Re: [hobbit] Alert if a list of devices that are not related are all down?



In <2B2CEF0E4EE10B449E5D9BB95E6DA0E8FD11A0 (at) MAIL2.csw.l-3com.com> d.tom.schmitt (at) L-3com.com writes:

>I would like to have XYMON:
>         E.G.  All printers are down at the same time - ALERT
>               All printers just came back up at the same time - NOTIFY/ALERT

>I need to watch multiple printers in a building to see if they are ALL
>down (or come up) at the same time.

>This is the makings of a POWER OUTAGE EVENT for that building since the
>printers are not attached to a UPS.

>If all down, Possible Power Outage

Assuming you have some way of easily identifying your printers
- e.g. they are all on the same webpage in the Xymon display, or
they have some sort of standard name - then you can use the
'hobbitdboard' command to check the status of all of them at 
once.

E.g. if you have all the printers on a page called "printers",
then this would tell you if they were all down:

   #!/bin/sh

   # Grab "conn" status of all systems on "printers" page
   # Only pick the red and green ones, so we ignore those that
   # have been disabled.
   $BB $BBDISP "hobbitdboard page=printers color=red,green test=conn fields=hostname,color" >/tmp/printstatus.$$
   PRINTERCOUNT=`wc -l /tmp/printstatus.$$`
   DOWNCOUNT=`grep '^|red$' /tmp/printstatus.$$ | wc -l`

   if test $PRINTERCOUNT = $DOWNCOUNT
   then
      echo "All printers down!"
   fi

What I would do is feed the information from this script back into
Xymon as a new status - one that shows red if all printers are down,
and green if at least one of them is up.
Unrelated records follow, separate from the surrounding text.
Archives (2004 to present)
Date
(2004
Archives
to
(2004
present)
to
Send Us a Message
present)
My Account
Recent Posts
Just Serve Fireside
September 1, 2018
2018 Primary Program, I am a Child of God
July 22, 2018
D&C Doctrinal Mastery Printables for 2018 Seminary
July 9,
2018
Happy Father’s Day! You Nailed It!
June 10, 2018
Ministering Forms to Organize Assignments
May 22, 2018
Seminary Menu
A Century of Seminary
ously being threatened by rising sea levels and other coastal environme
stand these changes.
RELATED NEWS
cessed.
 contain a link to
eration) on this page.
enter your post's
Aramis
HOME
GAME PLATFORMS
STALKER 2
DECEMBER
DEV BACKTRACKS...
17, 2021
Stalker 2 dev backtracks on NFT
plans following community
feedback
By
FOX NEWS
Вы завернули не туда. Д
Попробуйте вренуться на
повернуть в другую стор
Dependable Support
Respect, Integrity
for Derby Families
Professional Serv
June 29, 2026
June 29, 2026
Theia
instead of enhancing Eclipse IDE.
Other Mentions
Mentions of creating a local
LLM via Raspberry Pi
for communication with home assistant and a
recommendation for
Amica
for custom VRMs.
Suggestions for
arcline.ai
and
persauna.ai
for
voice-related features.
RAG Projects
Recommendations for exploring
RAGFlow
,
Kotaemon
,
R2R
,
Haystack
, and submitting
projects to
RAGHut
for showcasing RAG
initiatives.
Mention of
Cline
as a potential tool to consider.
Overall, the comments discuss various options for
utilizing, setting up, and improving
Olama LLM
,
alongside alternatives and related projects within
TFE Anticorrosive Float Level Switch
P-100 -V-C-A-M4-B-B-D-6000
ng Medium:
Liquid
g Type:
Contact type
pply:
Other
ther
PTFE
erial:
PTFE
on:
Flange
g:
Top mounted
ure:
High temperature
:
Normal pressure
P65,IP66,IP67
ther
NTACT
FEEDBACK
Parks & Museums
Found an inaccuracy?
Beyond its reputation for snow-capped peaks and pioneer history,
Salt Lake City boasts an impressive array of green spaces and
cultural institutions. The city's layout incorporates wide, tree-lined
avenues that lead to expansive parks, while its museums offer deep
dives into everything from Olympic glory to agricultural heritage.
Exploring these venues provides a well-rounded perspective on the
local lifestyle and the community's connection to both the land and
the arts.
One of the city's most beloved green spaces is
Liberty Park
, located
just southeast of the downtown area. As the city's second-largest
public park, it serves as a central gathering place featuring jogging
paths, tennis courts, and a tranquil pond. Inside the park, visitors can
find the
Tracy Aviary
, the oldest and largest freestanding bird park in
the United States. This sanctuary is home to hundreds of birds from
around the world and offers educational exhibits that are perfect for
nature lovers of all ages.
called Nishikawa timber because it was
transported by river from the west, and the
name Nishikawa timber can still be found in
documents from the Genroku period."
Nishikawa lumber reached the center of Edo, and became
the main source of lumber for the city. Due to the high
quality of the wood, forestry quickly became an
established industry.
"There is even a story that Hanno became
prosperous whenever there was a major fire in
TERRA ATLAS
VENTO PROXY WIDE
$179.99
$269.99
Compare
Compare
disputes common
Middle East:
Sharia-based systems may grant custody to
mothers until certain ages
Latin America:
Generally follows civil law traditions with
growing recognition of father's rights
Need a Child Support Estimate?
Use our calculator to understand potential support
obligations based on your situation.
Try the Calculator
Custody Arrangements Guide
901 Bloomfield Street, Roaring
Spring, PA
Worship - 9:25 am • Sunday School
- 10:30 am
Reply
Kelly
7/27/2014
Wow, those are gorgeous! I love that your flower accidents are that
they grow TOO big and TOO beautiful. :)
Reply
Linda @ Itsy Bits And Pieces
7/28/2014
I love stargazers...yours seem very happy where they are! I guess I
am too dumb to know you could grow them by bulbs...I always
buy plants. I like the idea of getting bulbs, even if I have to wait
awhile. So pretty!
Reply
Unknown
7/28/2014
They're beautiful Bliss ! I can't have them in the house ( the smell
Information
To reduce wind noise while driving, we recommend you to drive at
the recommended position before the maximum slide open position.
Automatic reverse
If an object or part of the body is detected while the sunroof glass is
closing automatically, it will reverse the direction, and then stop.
Then you can trigger the
alert from this status, instead of mucking about with the alert
scripts for each of the printers. So you could modify the script
above to become a Xymon server-side extension:

   #!/bin/sh

   # ... beginning is the same ...

   if test $PRINTERCOUNT = $DOWNCOUNT
   then
       # All printers are down
       $BB $BBDISP "status whitehouse.power red `date`
                    Possible power-loss at 1600 Pennsylvania Av"
   else
       # At least one printer is up
       $BB $BBDISP "status whitehouse.power green `date`
                   Power OK"
   fi


And then setup an alert that goes off when the "power" status for
host "whitehouse" goes red.

You'd run the script from hobbitlaunch.cfg every so often, e.g.
to run it every 5 minutes add 
   [powercheck]
       CMD $BBHOME/ext/powercheck.sh
       INTERVAL 5m
to hobbitlaunch.cfg


If you must check if the change for each printer happened "recently"
(e.g. within the past 5 minutes which is the default network test
frequency), then you can add "lastchange" to the list of the fields
retrieved in the hobbitdboard command. That will give you the Unix
timestamp when the status last changed; you can then have the script
compare that to the current timestamp and do whatever appropriate if
the change happened more or less recently. (The GNU 'date' utility 
can give you the current timestamp with "date +%s").


Hope this gives you some inspiration to put this together.


Regards,
Henrik

-- 
Henrik Storner